Assigned task
Every line of the listing that holds the word "filter" should be returned.
::::::::::
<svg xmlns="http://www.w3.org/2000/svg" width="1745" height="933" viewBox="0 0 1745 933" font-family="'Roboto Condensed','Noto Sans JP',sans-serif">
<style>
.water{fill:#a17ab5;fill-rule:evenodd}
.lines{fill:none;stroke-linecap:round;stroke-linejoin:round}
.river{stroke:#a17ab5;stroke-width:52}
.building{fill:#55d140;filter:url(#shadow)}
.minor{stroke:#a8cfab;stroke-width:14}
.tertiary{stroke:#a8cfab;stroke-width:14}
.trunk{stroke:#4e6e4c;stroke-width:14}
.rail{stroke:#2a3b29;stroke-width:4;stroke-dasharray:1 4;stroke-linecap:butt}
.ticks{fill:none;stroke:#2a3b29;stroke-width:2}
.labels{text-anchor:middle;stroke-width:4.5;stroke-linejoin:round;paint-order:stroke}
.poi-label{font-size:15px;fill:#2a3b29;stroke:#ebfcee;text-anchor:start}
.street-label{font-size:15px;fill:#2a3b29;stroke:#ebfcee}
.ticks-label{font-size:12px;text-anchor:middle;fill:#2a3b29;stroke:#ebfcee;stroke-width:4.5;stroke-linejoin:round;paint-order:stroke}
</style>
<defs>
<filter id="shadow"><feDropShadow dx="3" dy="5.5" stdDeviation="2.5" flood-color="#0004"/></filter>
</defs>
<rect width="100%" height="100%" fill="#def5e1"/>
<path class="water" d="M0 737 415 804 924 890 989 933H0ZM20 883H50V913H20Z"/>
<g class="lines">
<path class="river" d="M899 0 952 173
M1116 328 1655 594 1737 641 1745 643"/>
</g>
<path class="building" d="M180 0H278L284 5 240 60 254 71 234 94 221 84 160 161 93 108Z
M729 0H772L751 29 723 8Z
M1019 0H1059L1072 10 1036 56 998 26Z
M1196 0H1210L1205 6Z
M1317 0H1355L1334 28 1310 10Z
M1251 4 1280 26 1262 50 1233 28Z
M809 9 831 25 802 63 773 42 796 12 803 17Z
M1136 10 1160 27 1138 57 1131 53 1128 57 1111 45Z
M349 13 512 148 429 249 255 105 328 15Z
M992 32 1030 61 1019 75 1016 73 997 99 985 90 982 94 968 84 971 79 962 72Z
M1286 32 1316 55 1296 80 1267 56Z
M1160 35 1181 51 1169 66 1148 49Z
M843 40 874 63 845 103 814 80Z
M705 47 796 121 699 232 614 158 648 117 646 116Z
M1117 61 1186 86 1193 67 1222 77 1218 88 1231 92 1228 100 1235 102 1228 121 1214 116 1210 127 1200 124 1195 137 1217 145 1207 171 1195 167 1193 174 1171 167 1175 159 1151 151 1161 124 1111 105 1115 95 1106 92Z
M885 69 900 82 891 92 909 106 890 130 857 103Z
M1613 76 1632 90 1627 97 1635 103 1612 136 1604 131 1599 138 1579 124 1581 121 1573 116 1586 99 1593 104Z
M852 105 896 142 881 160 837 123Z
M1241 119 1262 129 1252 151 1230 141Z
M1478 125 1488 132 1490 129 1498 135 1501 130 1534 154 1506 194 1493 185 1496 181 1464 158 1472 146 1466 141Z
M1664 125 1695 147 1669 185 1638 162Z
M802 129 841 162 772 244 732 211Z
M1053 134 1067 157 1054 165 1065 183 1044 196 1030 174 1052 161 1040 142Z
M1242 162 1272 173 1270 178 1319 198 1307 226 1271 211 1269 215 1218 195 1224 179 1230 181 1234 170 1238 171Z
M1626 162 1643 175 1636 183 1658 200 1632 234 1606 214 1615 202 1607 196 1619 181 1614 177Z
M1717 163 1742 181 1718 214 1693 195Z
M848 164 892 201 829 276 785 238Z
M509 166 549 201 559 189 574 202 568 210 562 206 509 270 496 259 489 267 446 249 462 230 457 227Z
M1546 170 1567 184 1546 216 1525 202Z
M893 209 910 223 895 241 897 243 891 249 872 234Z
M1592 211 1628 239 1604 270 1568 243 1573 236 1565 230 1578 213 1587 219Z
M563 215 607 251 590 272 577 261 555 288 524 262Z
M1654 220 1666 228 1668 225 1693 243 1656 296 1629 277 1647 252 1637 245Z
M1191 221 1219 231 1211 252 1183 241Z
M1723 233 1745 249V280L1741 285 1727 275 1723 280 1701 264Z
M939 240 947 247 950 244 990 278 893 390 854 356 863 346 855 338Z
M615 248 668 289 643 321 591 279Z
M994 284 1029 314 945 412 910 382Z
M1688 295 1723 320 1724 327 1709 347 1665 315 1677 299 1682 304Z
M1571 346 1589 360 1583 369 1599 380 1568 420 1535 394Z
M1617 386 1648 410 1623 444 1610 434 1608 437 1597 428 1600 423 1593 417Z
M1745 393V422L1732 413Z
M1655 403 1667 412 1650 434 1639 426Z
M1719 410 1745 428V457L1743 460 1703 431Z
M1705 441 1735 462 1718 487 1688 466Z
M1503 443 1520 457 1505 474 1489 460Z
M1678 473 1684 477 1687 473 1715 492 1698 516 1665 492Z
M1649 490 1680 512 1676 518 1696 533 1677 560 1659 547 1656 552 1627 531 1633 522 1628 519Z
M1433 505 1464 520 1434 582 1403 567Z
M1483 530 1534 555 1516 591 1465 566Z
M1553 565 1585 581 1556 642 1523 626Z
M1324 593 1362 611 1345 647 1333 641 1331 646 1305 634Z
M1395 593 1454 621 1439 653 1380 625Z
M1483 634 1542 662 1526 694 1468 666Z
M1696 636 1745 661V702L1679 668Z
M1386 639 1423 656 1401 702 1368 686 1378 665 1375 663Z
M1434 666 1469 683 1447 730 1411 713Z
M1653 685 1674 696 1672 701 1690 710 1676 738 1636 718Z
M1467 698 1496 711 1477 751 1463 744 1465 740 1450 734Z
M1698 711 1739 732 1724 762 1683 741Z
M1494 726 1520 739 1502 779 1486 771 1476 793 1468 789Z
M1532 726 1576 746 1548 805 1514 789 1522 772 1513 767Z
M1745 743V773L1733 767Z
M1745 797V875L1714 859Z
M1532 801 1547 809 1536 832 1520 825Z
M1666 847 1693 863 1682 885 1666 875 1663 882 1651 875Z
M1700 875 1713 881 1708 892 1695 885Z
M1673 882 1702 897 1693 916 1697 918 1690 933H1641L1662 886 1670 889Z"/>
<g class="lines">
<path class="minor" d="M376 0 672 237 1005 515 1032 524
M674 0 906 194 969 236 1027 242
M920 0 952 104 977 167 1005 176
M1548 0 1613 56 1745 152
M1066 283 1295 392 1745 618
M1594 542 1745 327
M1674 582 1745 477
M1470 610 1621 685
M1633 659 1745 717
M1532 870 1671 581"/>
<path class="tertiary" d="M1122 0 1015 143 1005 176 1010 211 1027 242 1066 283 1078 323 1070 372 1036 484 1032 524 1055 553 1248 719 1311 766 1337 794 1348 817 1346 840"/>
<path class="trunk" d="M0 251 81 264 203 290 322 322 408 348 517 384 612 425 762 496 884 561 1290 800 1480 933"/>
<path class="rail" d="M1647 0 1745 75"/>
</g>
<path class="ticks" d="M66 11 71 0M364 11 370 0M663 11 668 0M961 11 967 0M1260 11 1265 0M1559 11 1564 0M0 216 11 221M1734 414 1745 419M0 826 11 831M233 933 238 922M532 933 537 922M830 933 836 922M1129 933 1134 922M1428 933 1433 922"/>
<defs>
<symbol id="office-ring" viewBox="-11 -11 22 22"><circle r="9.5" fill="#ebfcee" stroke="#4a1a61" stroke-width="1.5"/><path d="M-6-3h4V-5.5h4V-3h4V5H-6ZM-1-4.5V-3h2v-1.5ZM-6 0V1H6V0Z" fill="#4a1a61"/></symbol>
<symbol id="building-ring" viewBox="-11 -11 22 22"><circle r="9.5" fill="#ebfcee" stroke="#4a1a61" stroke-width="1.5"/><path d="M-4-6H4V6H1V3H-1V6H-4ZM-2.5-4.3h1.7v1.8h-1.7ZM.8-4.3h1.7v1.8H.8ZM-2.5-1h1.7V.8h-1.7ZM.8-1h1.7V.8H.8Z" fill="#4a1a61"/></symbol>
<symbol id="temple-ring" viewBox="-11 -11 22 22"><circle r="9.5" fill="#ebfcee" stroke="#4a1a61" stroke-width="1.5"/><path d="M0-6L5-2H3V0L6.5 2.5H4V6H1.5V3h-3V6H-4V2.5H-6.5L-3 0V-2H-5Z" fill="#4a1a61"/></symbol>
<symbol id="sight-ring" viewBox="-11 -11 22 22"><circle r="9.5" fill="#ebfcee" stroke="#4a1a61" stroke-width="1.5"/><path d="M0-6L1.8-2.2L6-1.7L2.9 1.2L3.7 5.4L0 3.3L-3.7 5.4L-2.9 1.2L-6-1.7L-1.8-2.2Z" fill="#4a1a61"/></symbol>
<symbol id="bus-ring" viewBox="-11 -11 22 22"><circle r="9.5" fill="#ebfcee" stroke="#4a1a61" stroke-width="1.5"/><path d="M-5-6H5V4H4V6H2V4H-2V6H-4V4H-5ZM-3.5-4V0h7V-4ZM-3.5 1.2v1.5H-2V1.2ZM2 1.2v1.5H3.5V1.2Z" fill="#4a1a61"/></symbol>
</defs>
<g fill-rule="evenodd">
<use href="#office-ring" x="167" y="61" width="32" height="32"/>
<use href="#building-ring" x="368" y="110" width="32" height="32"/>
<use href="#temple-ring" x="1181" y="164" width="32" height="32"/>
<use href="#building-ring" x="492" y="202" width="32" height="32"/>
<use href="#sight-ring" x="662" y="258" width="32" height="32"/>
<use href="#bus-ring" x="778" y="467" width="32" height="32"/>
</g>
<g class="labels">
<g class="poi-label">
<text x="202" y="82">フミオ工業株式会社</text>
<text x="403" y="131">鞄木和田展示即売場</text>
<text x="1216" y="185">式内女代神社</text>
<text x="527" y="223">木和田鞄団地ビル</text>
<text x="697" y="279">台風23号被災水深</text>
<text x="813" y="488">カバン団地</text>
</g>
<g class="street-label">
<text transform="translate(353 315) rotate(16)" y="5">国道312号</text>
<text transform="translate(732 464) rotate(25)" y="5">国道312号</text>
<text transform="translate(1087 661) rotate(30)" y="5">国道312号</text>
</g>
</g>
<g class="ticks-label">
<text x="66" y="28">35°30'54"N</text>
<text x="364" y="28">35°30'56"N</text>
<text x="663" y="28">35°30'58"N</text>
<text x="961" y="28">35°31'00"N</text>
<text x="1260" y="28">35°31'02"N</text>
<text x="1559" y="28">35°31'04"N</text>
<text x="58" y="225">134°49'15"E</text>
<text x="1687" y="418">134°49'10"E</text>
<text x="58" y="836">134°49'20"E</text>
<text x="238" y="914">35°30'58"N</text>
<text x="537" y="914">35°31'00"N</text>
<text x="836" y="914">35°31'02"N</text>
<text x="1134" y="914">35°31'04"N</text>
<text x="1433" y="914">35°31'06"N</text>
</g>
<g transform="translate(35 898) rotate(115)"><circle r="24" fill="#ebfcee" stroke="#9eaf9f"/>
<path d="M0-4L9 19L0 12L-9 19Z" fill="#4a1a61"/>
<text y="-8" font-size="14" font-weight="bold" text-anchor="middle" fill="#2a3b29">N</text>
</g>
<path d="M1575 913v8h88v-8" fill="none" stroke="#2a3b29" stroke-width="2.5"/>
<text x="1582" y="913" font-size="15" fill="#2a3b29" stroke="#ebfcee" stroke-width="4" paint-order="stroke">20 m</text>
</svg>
::::::::::
Solution to the exercise
.building{fill:#55d140;filter:url(#shadow)}
<filter id="shadow"><feDropShadow dx="3" dy="5.5" stdDeviation="2.5" flood-color="#0004"/></filter>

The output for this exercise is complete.